On va vite, on s’entraîne
En réalité, il y a peu de chance que l’on ai déjà fait le tour de toutes les combinaisons musicales gagnantes possibles. Notre sensibilité a peut-être simplement changé.
Dans mon quartier ça chante : « tout le monde emmerde Bardella ».
Je crois que j’aime bien ce nouveau hit de l’été. — Pipou 🦌 (@pipoupipouM) July 7, 2024
Comme si on avait perdu le goût de le légèreté, nos chorégraphies insouciantes se voient remplacées par des TikTok entraînant sur des sujets de société. Peut-être parce que ces derniers alourdissent l’air ambiant, et qu’on n’a plus la tête à s’amuser. Ou peut-être parce qu’on a justement envie de s’en amuser. Et si les tubes à l’ancienne pouvaient durer tout l’été, on peut désormais appeler ça une hyperbole. Au mieux, ils tournent pendant une semaine. Au pire, on les a déjà oubliées. Parce que les tendances n’ont plus la même durée de vie. Dans le milieu de la mode comme dans la musique, l’éphémère prime. On est moins dans le contrôle, plus dans l’instantané et l’interactivité ; et ça peut aller bien loin parfois. La dernière trend musicale en date ? Glucksmann en version country.

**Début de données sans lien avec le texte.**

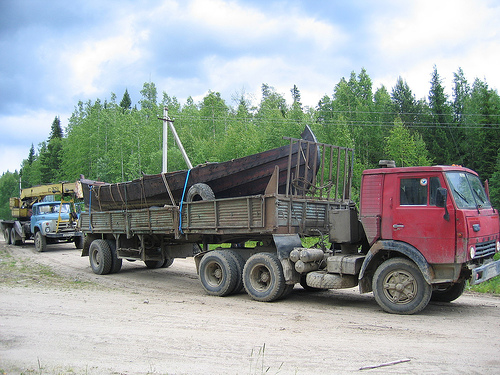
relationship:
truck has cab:
[80, 162, 499, 305] [330, 162, 499, 309]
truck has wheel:
[80, 162, 499, 305] [371, 258, 429, 311]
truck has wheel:
[80, 162, 499, 305] [243, 252, 283, 302]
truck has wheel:
[80, 162, 499, 305] [195, 251, 240, 294]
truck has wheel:
[80, 162, 499, 305] [87, 237, 111, 278]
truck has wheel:
[80, 162, 499, 305] [433, 271, 470, 309]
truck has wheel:
[80, 162, 499, 305] [145, 247, 166, 268]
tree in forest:
[46, 116, 61, 189] [0, 81, 499, 207]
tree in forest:
[22, 146, 36, 189] [0, 81, 499, 207]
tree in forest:
[413, 71, 470, 173] [0, 81, 499, 207]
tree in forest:
[454, 82, 499, 179] [0, 81, 499, 207]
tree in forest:
[344, 69, 381, 183] [0, 81, 499, 207]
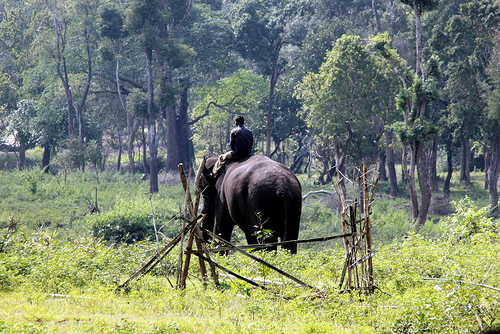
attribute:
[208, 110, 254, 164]
person — looking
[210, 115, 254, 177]
person — sitting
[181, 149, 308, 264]
elephant — carrying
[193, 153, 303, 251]
elephant — walking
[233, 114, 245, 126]
head — small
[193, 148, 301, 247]
animal — large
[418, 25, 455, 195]
tree — twisted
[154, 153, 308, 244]
elephant — walking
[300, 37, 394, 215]
tree — surrounding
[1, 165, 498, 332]
field — green, grassy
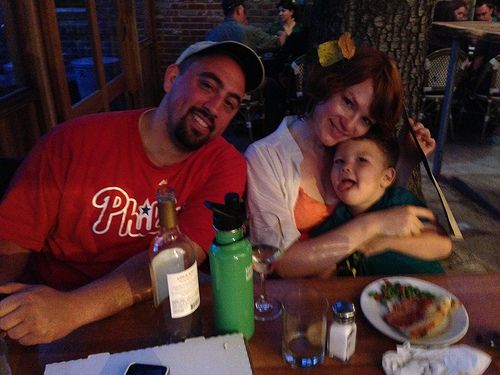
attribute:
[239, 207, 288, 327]
glass — clear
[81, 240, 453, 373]
dining table — brown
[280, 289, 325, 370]
glass cup — small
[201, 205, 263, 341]
beverage bottle — green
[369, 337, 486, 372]
napkin — white, used, paper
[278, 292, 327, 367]
glass — clear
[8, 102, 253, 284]
shirt — red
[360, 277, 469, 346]
plate — circular, white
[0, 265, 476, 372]
table — brown, wooden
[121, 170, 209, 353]
bottle — empty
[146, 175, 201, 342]
bottle — empty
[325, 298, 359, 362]
salt shaker — glass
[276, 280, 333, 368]
glass — clear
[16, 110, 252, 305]
shirt — red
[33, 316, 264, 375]
box — white, cardboard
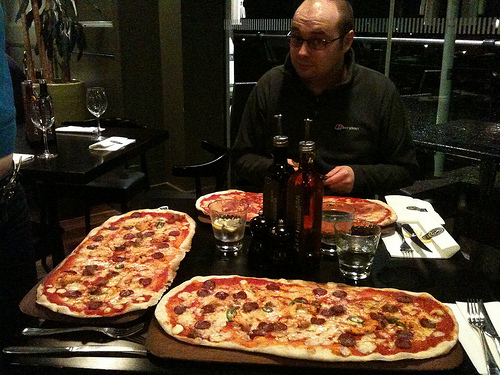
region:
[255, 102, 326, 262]
two brown liquor bottles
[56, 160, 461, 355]
three oblong baked pizzas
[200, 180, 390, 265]
three glasses with liquid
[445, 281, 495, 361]
fork and knife on napkin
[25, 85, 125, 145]
two empty wine glasses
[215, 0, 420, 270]
man sitting at table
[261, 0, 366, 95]
bald man wearing eyeglasses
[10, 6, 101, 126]
potted plant next to wall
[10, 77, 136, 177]
napkins on table by wall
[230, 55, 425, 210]
man wearing long sleeved shirt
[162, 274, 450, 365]
Huge pizza with toppings.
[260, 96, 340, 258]
tall oil and vinegar on table.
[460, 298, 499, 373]
silverware on white napkin.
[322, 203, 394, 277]
two drinking glasses on table.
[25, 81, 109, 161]
two wine glasses on table.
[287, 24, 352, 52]
glasses on mans face.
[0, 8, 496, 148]
man with glasses and green jacket.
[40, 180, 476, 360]
three pizzas on table.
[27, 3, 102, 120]
tree in restuarant back ground.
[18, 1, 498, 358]
dinner in a pizza restaurant.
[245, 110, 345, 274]
two bottles with spouts sitting on table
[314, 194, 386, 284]
Two glasses sitting on table.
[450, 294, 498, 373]
knife and fork resting on a napkin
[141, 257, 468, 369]
large oblong pizza resting on a wooden board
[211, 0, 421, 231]
man sitting in front of a pizza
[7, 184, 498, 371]
three large pizzas on a table.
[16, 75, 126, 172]
two wine glasses on a small table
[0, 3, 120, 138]
plant in an olive green planter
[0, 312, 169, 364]
fork and knife on a table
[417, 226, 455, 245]
sticker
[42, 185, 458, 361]
three pizzas on a table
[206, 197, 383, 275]
three clear glasses sitting on the table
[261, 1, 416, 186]
man wearing glasses and a black shirt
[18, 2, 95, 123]
plant in a green pot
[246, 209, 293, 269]
set of black salt and pepper shakers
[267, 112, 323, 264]
two tall glass bottles for olive oil and vinegar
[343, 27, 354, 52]
a man's ear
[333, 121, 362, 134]
Champion logo on the man's sweatshirt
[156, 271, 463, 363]
oblong-shaped pizza closest to the camera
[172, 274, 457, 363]
Long rectangular pizza with many toppings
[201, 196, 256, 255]
Glass of water with two slices of lemon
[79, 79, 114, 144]
Empty wine glass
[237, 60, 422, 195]
Champion brand black sweat shirt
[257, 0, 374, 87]
Balding man with glasses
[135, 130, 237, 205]
Empty brown wooden chair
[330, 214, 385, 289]
Half full water glass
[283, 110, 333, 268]
Olive oil bottle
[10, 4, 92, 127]
Planter with tree in it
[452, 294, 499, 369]
Clean fork and knife on napkin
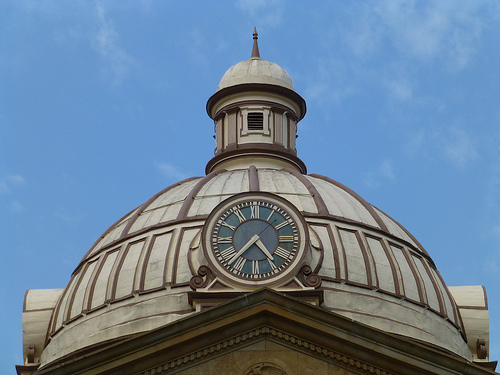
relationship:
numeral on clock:
[263, 206, 282, 221] [204, 198, 296, 277]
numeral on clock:
[277, 231, 299, 245] [202, 190, 307, 287]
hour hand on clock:
[253, 237, 273, 262] [210, 199, 300, 281]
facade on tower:
[441, 280, 484, 353] [15, 25, 496, 374]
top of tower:
[208, 27, 315, 124] [15, 26, 499, 375]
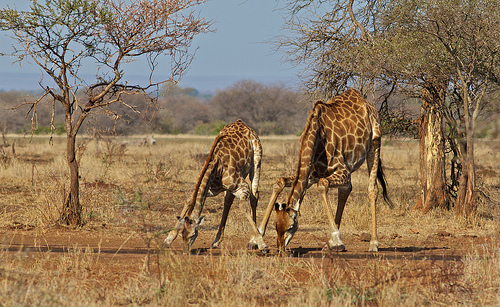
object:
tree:
[0, 81, 499, 136]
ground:
[0, 131, 499, 306]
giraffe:
[243, 87, 395, 255]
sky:
[0, 1, 466, 102]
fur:
[274, 210, 289, 236]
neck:
[188, 156, 216, 214]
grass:
[0, 132, 499, 306]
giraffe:
[150, 117, 270, 257]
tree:
[0, 0, 222, 230]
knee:
[270, 182, 286, 193]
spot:
[227, 149, 239, 158]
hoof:
[256, 246, 271, 257]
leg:
[231, 175, 264, 247]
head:
[175, 212, 206, 255]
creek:
[0, 239, 459, 261]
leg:
[250, 175, 297, 245]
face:
[270, 209, 296, 257]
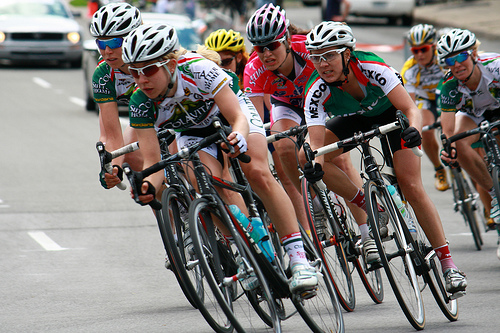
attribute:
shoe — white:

Tiré d’une interview datant de juin, cette simple phrase est devenue le nouveau terrain de jeu sur TikTok. Et elle n’a clairement pas pour objectif premier la diffusion d’idées politiques. En version country, mexicaine, et même house, les remix des utilisateurs participent à créer le tube du moment. Et cette fois, chacun à l’opportunité de le décliner et d’interagir avec la tendance pour la voir prendre encore plus d’ampleur. C’est, en quelque sorte, un running gag qui risque de finir à la radio. La naissance des tendances s’inverse, une fois de plus.
Et si c’est ça qu’il restera des années 2020, on suppose que c’est déjà pas si mal ? Une dose de sarcasme rythmée vaut toujours mieux qu’une chanson de Keen’V en boucle.